▸ Supplied passage
◆ ◆ ◆ ◆

At constant pressure

\[ dH = C_p \,dT \nonumber \]

And so for a temperature change from \(T_1\) to \(T_2\)

\[ \Delta H = \int_{T_2}^{T_2} C_p\, dT \label{EQ1} \]

Equation \ref{EQ1} is often referred to as Kirchhoff's Law. If \(C_p\) is independent of temperature, then

\[\Delta H = C_p \,\Delta T \label{intH} \]

If the temperature dependence of the heat capacity is known, it can be incorporated into the integral in Equation \ref{EQ1}. A common empirical model used to fit heat capacities over broad temperature ranges is

\[C_p(T) = a+ bT + \dfrac{c}{T^2} \label{EQ15} \]

After combining Equations \ref{EQ15} and \ref{EQ1}, the enthalpy change for the temperature change can be found obtained by a simple integration

\[ \Delta H = \int_{T_1}^{T_2} \left(a+ bT + \dfrac{c}{T^2} \right) dT \label{EQ2} \]

Solving the definite integral yields

\[ \begin{align} \Delta H &= \left[ aT + \dfrac{b}{2} T^2 - \dfrac{c}{T} \right]_{T_1}^{T_2} \\ &= a(T_2-T_1) + \dfrac{b}{2}(T_2^2-T_1^2) - c \left( \dfrac{1}{T_2} - \dfrac{1}{T_1} \right) \label{ineq} \end{align} \]

This expression can then be used with experimentally determined values of \(a\), \(b\), and \(c\), some of which are shown in the following table.

Table \(\PageIndex{1}\)*: Empirical Parameters for the temperature dependence of \(C_p\)*
Substance	a (J mol^-1 K^-1)	b (J mol^-1 K^-2)	c (J mol^-1 K)
C(gr)	16.86	4.77 x 10^-3	-8.54 x 10⁵
CO₂(g)	44.22	8.79 x 10^-3	-8.62 x 10⁵
H₂O(l)	75.29	0	0
N₂(g)	28.58	3.77 x 10^-3	-5.0 x 10⁴
Pb(s)	22.13	1.172 x 10^-2	9.6 x 10⁴

Example \(\PageIndex{1}\): Heating Lead

What is the molar enthalpy change for a temperature increase from 273 K to 353 K for Pb(s)?

◆ ◆ ◆ ◆

▸ Task details
Decide whether each statement agrees with the enthalpy passage, answering yes or no and quoting the words that settle it. 1. The passage says the empirical heat capacity model is used for narrow temperature ranges. 2. The passage says one of the equations is often called Kirchhoff's Law. 3. The example about lead asks about a temperature drop from 353 K to 273 K. Rely only on the enthalpy passage when answering.

◆ ◆ ◆ ◆

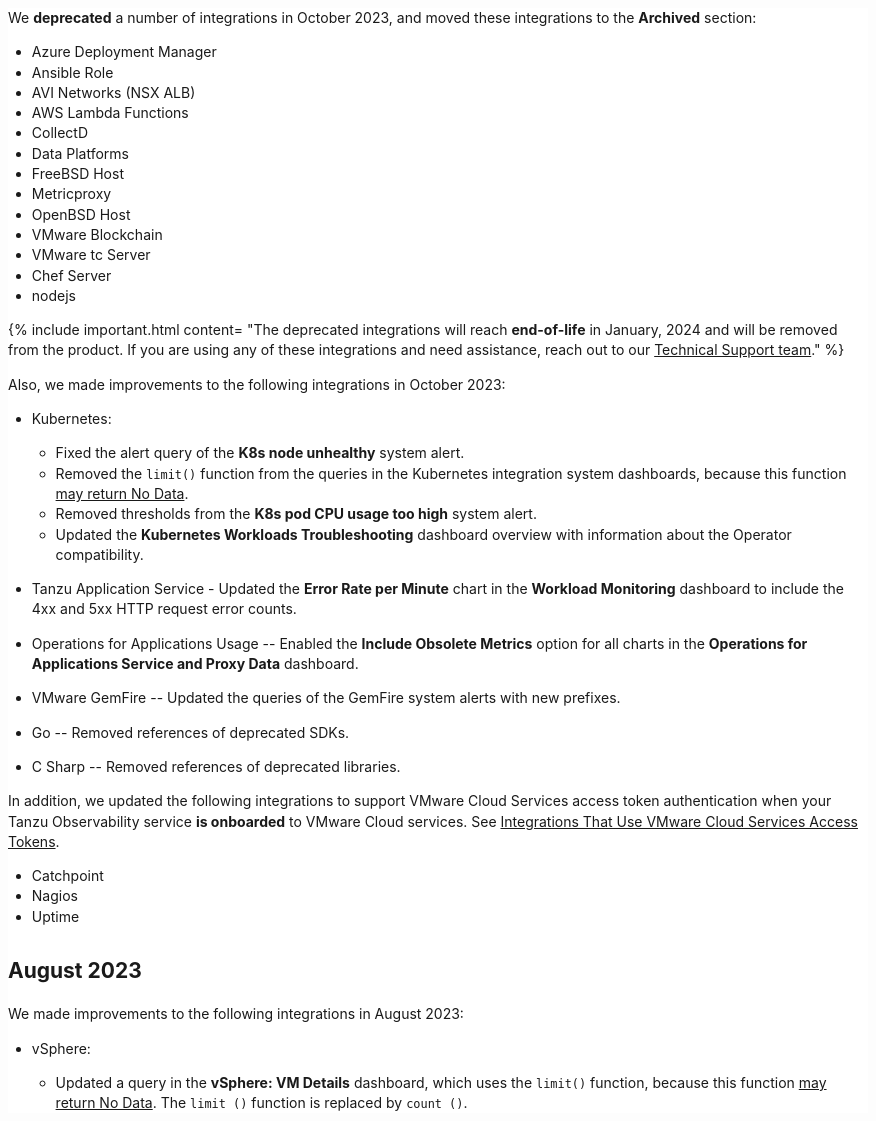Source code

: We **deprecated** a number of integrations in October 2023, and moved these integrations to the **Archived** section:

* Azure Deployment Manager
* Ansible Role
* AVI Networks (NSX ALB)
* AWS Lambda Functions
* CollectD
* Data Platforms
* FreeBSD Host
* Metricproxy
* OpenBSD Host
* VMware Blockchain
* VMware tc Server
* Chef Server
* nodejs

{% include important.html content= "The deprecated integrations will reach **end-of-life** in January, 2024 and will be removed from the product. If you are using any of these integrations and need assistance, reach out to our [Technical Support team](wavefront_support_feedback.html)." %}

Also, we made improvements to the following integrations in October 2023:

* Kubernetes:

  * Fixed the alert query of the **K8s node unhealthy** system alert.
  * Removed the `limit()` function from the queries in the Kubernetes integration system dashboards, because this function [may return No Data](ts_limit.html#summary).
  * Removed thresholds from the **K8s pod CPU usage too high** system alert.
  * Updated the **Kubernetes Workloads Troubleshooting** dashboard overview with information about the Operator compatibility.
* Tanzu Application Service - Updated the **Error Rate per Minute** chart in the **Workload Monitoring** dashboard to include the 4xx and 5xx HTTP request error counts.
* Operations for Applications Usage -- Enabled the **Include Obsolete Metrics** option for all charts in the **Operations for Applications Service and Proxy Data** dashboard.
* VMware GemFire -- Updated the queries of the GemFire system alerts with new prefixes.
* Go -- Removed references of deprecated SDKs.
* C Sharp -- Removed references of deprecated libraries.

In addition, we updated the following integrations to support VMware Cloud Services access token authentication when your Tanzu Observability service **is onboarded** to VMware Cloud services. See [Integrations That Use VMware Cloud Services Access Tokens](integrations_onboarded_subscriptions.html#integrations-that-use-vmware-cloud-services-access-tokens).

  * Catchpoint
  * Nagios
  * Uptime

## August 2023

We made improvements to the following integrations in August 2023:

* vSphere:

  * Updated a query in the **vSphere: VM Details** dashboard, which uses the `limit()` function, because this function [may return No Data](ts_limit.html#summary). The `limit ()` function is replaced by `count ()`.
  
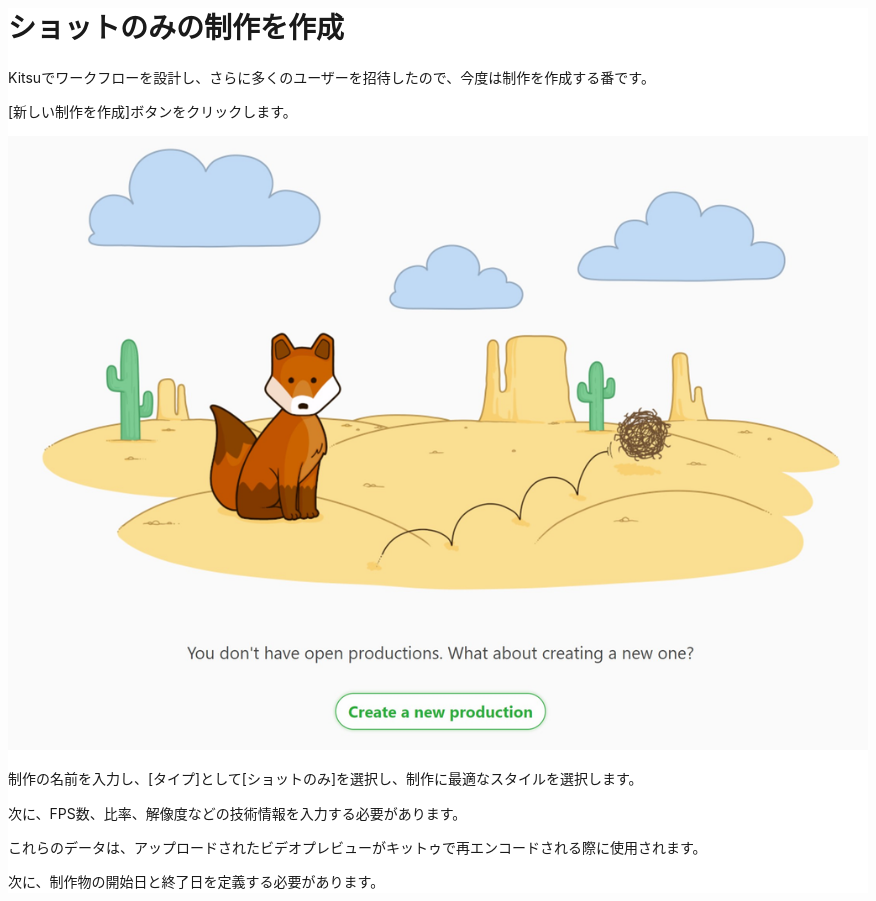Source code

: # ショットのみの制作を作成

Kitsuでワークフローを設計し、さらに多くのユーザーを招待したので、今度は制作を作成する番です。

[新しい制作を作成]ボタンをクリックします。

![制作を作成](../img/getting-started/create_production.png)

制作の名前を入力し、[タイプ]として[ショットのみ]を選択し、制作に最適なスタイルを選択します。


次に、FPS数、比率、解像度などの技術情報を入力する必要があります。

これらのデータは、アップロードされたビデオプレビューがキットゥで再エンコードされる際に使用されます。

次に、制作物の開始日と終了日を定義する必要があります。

◆ ◆ ◆ ◆

▸ Result of the exercise
1. No: "used to fit heat capacities over broad temperature ranges"
2. Yes: "is often referred to as Kirchhoff's Law"
3. No: "a temperature increase from 273 K to 353 K"